Professor Rudolf Alexandrov's suicide stuns Chestnut Hill College
August 7, 2011
Rudolf Alexandrov taught math classes at Chestnut Hill College twice a week, on Monday and Wednesday evenings. And on Wednesday, shortly before he jumped to his death, he sat in the rotunda of St. Joseph's Hall and collected his thoughts, as was his routine.
"We were not aware that he was suffering any kind of emotional stress at all," said the college's director of communications, Kathleen Spigelmyer, who gave some insights Friday into what transpired around the time of Alexandrov's death. "And we had no idea that something like this would happen."
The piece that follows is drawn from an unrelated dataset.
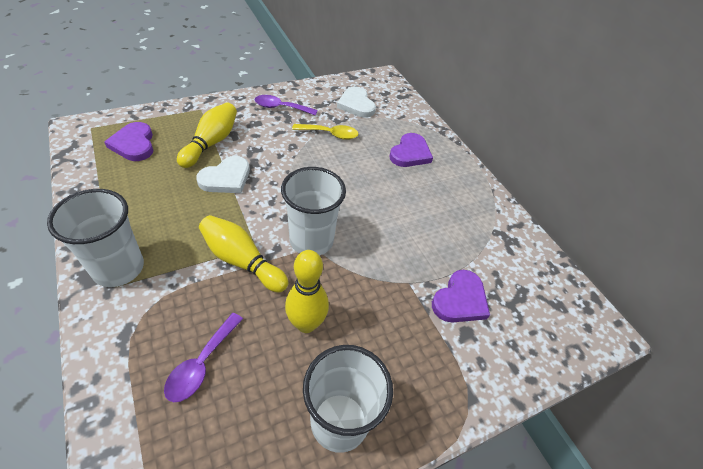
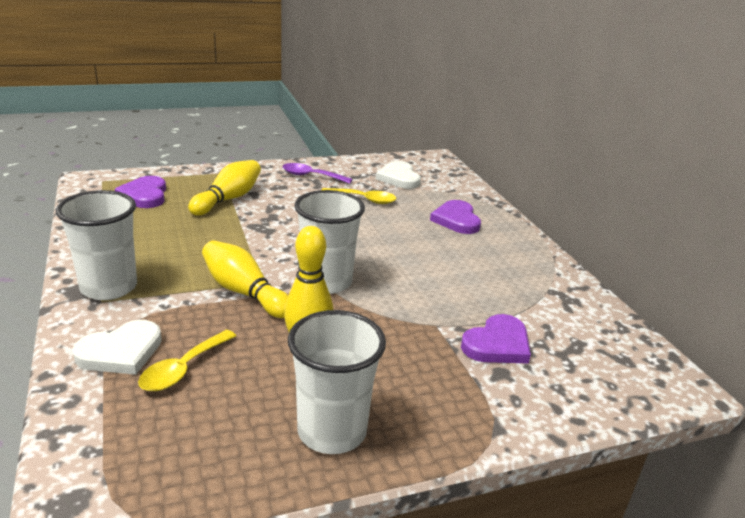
camera: 10 degrees right, 20 degrees down
purple spoon [164,313,243,402] -> yellow spoon [138,330,236,391]
white heart [196,156,249,193] -> white heart moved to [72,320,162,375]
purple heart [389,133,433,167] -> purple heart turned 135 degrees clockwise [430,200,481,234]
Alexandrov, 71, father of four, had been an adjunct professor at the college since the fall of 2007. This semester, he was teaching Mathematics for Business to a class of about a half-dozen students in the School of Continuing and Professional Studies, an eight-week accelerated course in the lull of summer.
On Wednesday, Spigelmyer said, shortly before his scheduled 5:30 p.m. class, a staffer saw Alexandrov standing inside the rotunda railing. Security was called. Another staffer came out of her office and then ran for help.
Before long, three staffers and a school security guard gathered at the rotunda, Spigelmyer said. One of the staffers and the guard stood on either side of Alexandrov at the railing.
"They were talking to him," said Spigelmyer, "and trying to convince him not to do something drastic. He was not talking to them, to my understanding. There was not a two-way conversation. The next thing you know, he just dove off the ledge."